By Dr. Per Pinstrup-Andersen, Professor Emeritus at Cornell University, 2001 World Food Prize Laureate, and Chair of the TCi Advisory Board

Food systems have much greater impact on our health and wellbeing
than they are getting credit for by the popular press and in the general
debate. In spite of economically well-functioning food systems,
nutrition-related health problems are huge both in the United States and
worldwide. These problems could be significantly reduced if
health goals are explicitly considered in the decisions made in the food


Consumer choice at local farmers market in US (Credit: Harvest 2050)

Such decisions influence diets in a variety of ways, some positive
and others negative. Unhealthy diets contribute to nutrient deficiencies
and overweight, obesity and related illness. Every third non-pregnant
woman worldwide is iron deficient and the number is increasing and
one-fourth of the world’s preschool children do not grow to their full
potential, primarily because of unhealthy diets leading to malnutrition.
About 15% of the world population is obese; close to 10% has diabetes
and many more are added every day. The impact of unhealthy diets is
compounded by reductions in physical activity, both in high-income
countries and, increasingly, in developing countries.

In the U.S. alone, between 40 and 45 million Americans are food
insecure, while one-third of the total population is obese and another
third is overweight but not (yet) obese. Thirty million Americans are
diabetic, 86 million have pre-diabetes and the numbers are going up.
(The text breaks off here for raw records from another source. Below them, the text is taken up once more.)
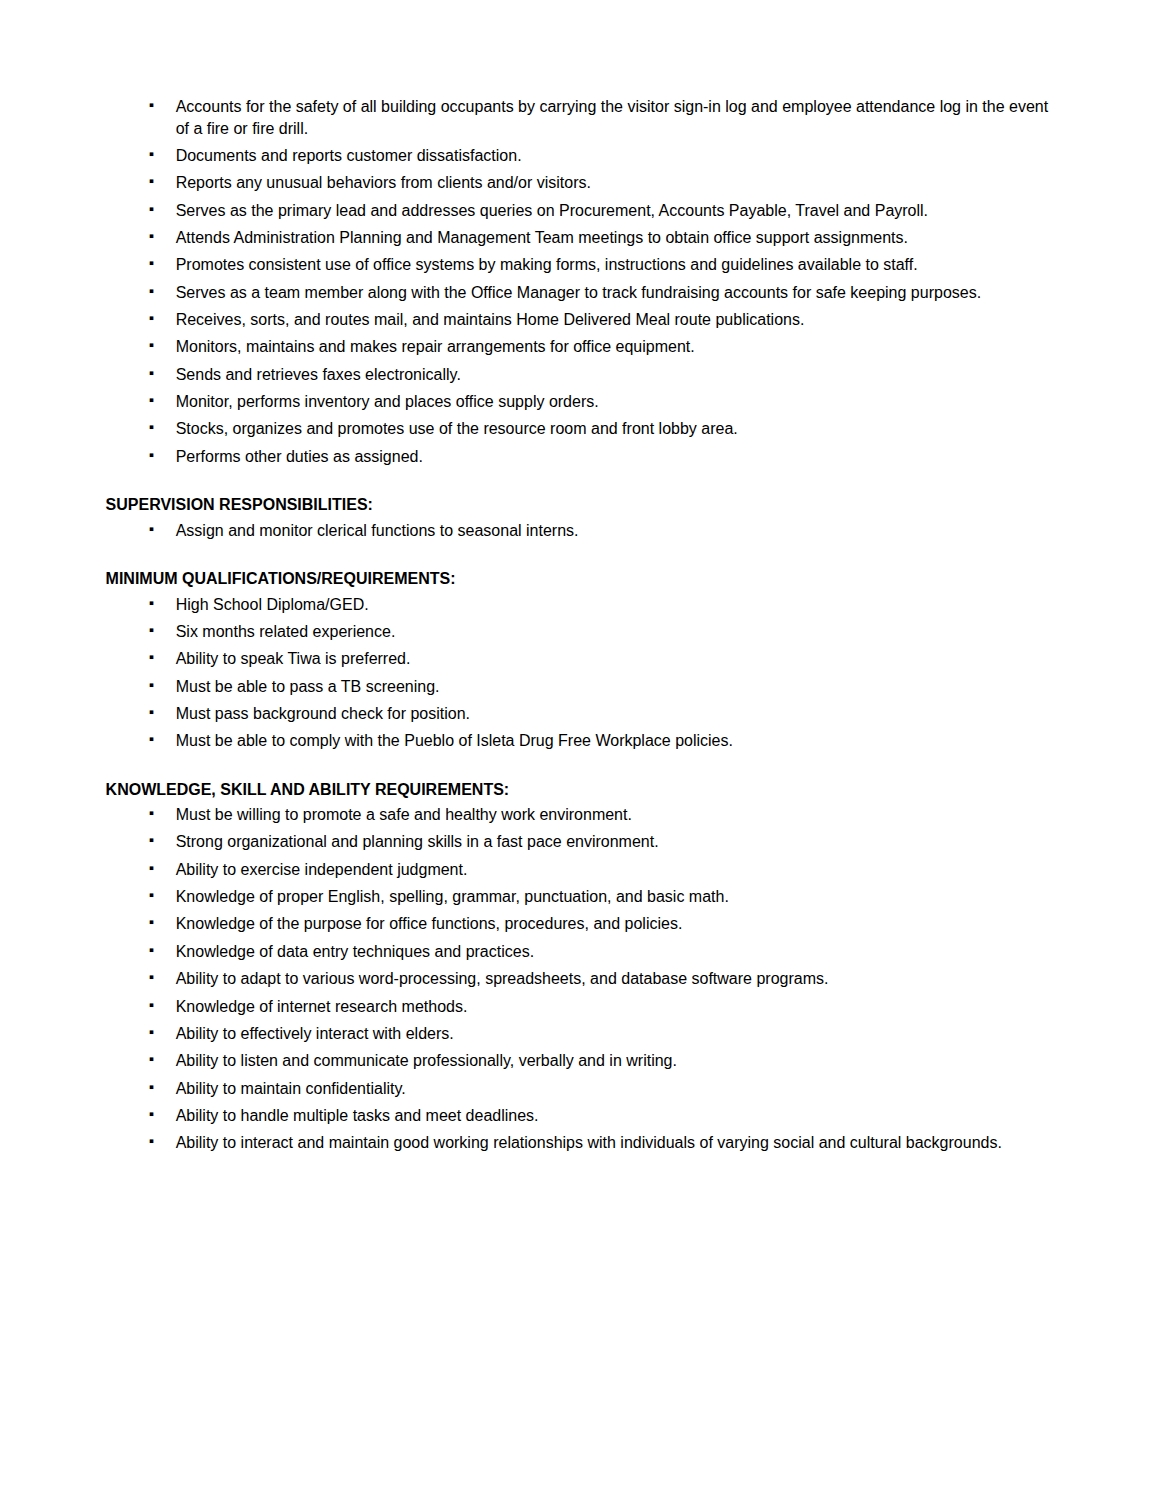Accounts for the safety of all building occupants by carrying the visitor sign-in log and employee attendance log in the event of a fire or fire drill.
Documents and reports customer dissatisfaction.
Reports any unusual behaviors from clients and/or visitors.
Serves as the primary lead and addresses queries on Procurement, Accounts Payable, Travel and Payroll.
Attends Administration Planning and Management Team meetings to obtain office support assignments.
Promotes consistent use of office systems by making forms, instructions and guidelines available to staff.
Serves as a team member along with the Office Manager to track fundraising accounts for safe keeping purposes.
Receives, sorts, and routes mail, and maintains Home Delivered Meal route publications.
Monitors, maintains and makes repair arrangements for office equipment.
Sends and retrieves faxes electronically.
Monitor, performs inventory and places office supply orders.
Stocks, organizes and promotes use of the resource room and front lobby area.
Performs other duties as assigned.
Supervision Responsibilities:
Assign and monitor clerical functions to seasonal interns.
Minimum Qualifications/Requirements:
High School Diploma/GED.
Six months related experience.
Ability to speak Tiwa is preferred.
Must be able to pass a TB screening.
Must pass background check for position.
Must be able to comply with the Pueblo of Isleta Drug Free Workplace policies.
Knowledge, Skill and Ability Requirements:
Must be willing to promote a safe and healthy work environment.
Strong organizational and planning skills in a fast pace environment.
Ability to exercise independent judgment.
Knowledge of proper English, spelling, grammar, punctuation, and basic math.
Knowledge of the purpose for office functions, procedures, and policies.
Knowledge of data entry techniques and practices.
Ability to adapt to various word-processing, spreadsheets, and database software programs.
Knowledge of internet research methods.
Ability to effectively interact with elders.
Ability to listen and communicate professionally, verbally and in writing.
Ability to maintain confidentiality.
Ability to handle multiple tasks and meet deadlines.
Ability to interact and maintain good working relationships with individuals of varying social and cultural backgrounds.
The
costs of malnutrition and related illness, including those mentioned
above, are huge, whether measured in monetary costs to societies or in
welfare terms for the individuals affected.
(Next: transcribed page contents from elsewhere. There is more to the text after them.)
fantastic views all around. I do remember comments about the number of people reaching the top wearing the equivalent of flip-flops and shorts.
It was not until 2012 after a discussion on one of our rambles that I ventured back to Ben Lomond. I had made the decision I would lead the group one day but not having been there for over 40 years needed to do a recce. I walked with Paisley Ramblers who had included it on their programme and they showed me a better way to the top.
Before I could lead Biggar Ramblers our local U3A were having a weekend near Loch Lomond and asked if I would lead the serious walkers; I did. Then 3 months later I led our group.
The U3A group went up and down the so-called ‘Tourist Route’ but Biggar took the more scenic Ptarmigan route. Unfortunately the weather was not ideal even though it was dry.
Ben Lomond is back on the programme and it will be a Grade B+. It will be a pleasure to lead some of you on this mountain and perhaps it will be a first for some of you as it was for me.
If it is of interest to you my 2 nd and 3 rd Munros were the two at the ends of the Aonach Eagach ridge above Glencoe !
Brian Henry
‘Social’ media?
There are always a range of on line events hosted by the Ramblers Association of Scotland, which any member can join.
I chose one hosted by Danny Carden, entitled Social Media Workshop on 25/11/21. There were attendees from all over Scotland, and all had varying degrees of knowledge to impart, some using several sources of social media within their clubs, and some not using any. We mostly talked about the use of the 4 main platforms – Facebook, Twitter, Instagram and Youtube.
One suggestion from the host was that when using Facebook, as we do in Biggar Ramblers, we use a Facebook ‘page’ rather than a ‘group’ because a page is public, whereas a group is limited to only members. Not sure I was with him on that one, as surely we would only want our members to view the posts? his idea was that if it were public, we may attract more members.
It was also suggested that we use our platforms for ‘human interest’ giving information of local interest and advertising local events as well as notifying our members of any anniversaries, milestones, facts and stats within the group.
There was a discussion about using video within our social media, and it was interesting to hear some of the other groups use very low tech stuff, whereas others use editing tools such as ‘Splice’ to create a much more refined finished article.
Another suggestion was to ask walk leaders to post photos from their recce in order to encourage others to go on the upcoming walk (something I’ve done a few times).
So how can food systems be changed to improve health and nutrition?

The obvious answer would be to assure that food systems are driven
solely by health goals rather than economic goals. That is also a naïve
and unworkable answer. Failure to take into account basic economic
factors would lead to inefficient and unsustainable systems.
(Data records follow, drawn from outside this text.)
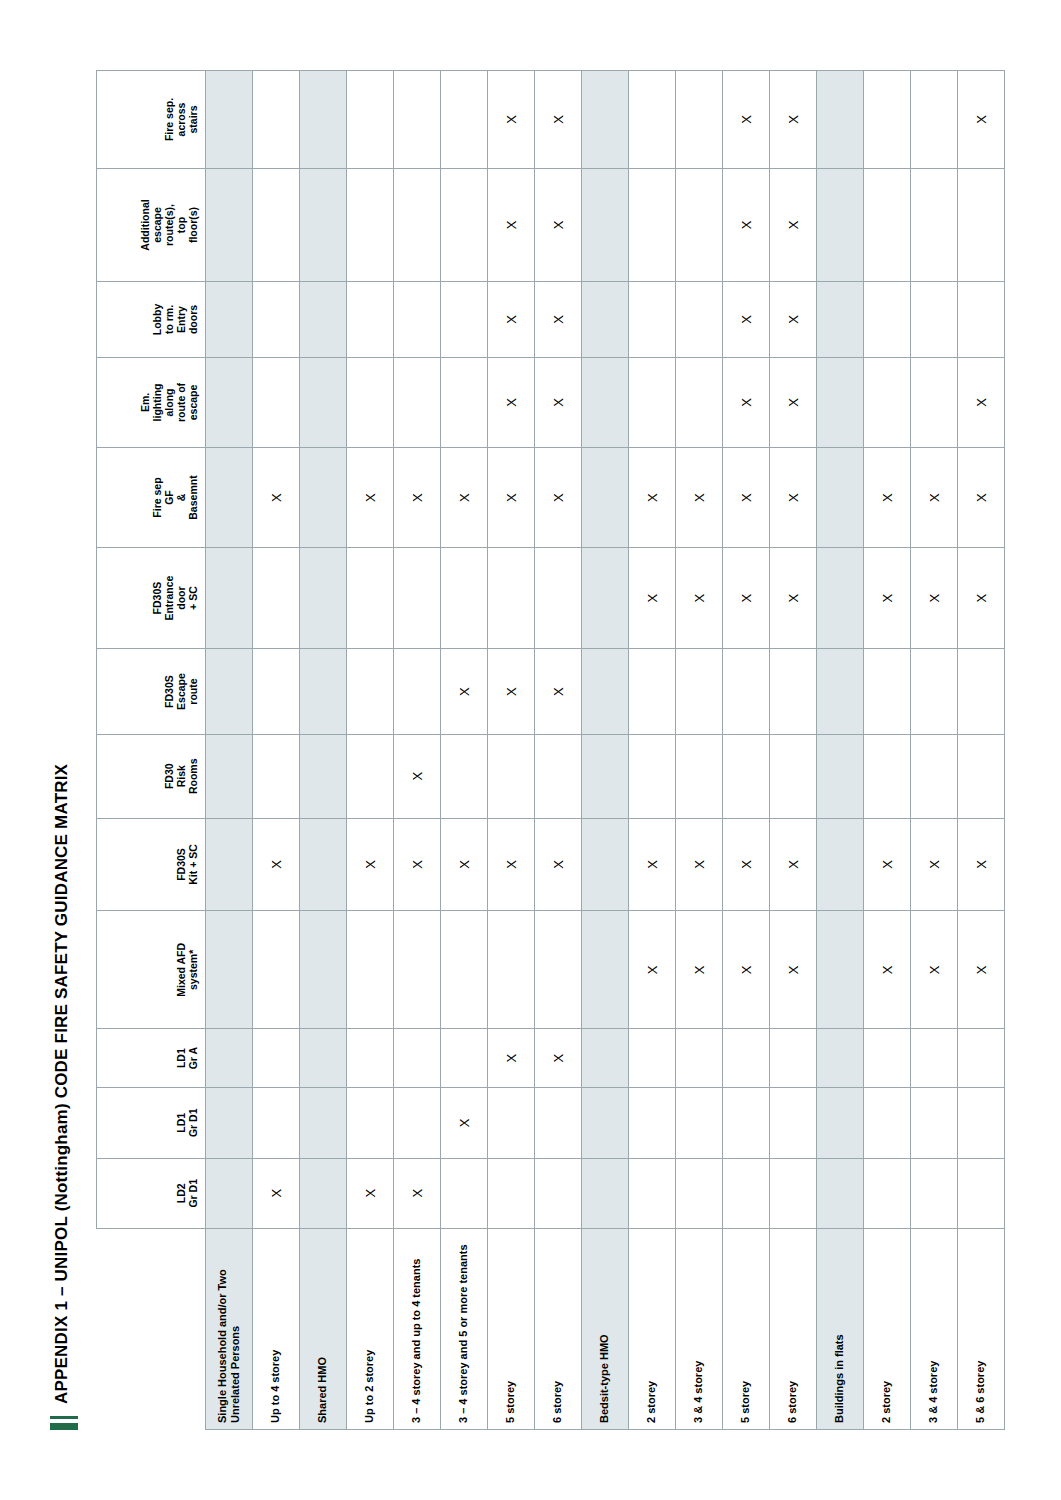APPENDIX 1 – UNIPOL (Nottingham) CODE FIRE SAFETY GUIDANCE MATRIX
| | LD2 Gr D1 | LD1 Gr D1 | LD1 Gr A | Mixed AFD system* | FD30S Kit + SC | FD30 Risk Rooms | FD30S Escape route | FD30S Entrance door + SC | Fire sep GF & Basemnt | Em. lighting along route of escape | Lobby to rm. Entry doors | Additional escape route(s), top floor(s) | Fire sep. across stairs |
| --- | --- | --- | --- | --- | --- | --- | --- | --- | --- | --- | --- | --- | --- |
| Single Household and/or Two Unrelated Persons | | | | | | | | | | | | | |
| Up to 4 storey | X | | | | X | | | | X | | | | |
| Shared HMO | | | | | | | | | | | | | |
| Up to 2 storey | X | | | | X | | | | X | | | | |
| 3 – 4 storey and up to 4 tenants | X | | | | X | X | | | X | | | | |
| 3 – 4 storey and 5 or more tenants | | X | | | X | | X | | X | | | | |
| 5 storey | | | X | | X | | X | | X | X | X | X | X |
| 6 storey | | | X | | X | | X | | X | X | X | X | X |
| Bedsit-type HMO | | | | | | | | | | | | | |
| 2 storey | | | | X | X | | | X | X | | | | |
| 3 & 4 storey | | | | X | X | | | X | X | | | | |
| 5 storey | | | | X | X | | | X | X | X | X | X | X |
| 6 storey | | | | X | X | | | X | X | X | X | X | X |
| Buildings in flats | | | | | | | | | | | | | |
| 2 storey | | | | X | X | | | X | X | | | | |
| 3 & 4 storey | | | | X | X | | | X | X | | | | |
| 5 & 6 storey | | | | X | X | | | X | X | X | | | X |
A better answer is to find ways to achieve both health and economic goals.
The specific win-win solutions will depend on the context and the
nature of the health problem. The following may serve as illustrations:

1) Joint efforts by the food processing industry, consumer-oriented
non-government organizations and government to simultaneously change
consumer preferences and the content of processed foods towards a more
healthy diet, e.g. more micronutrients and fiber and less sugar,
sweeteners and fat, while maintaining or increasing profits in the food
processing industry.  Such efforts, which would be relevant in
communities where obesity is the most important diet-related problem,
might include nutrition education, advertising and changes in
government regulations, subsidies and other policies, including those
that influence relative prices of various food commodities.  There is an
urgent need for the interested parties to get together to design and
implement a mutually beneficial solution to the obesity problem caused
by the current unhealthy diet.

2) Fortification of basic food staples with
nutrients that are deficient in the diet.  While industrial
fortification is widespread in the United States, benefitting both the
processing industry and consumers, it is much less common in developing
countries.  In addition, biofortification (breeding crops to increase
their nutrition value) offers opportunities for higher incomes for
farmers and better diets for consumers.


Consumer choice at farmers market in India (Credit: Jessica Ames)

3) Expanded publicly and privately funded
research to increase the productivity and reduce unit-costs of
production of fruit and vegetables to encourage increased micronutrient
consumption and decreased intake of dietary energy while increasing
incomes to farmers, a win-win opportunity waiting to be exploited.

4) Investments in rural
infrastructure, such as roads, electricity and market facilities, in
low-income countries. This would reduce the post-harvest losses and
marketing costs for the benefit of farmers, consumers and traders.

Many other illustrations of potential win-wins could be mentioned. The
key point is that efforts to achieve health goals that are compatible
with economic goals pursued by the agents in the food system, will
succeed. Those that are incompatible will fail.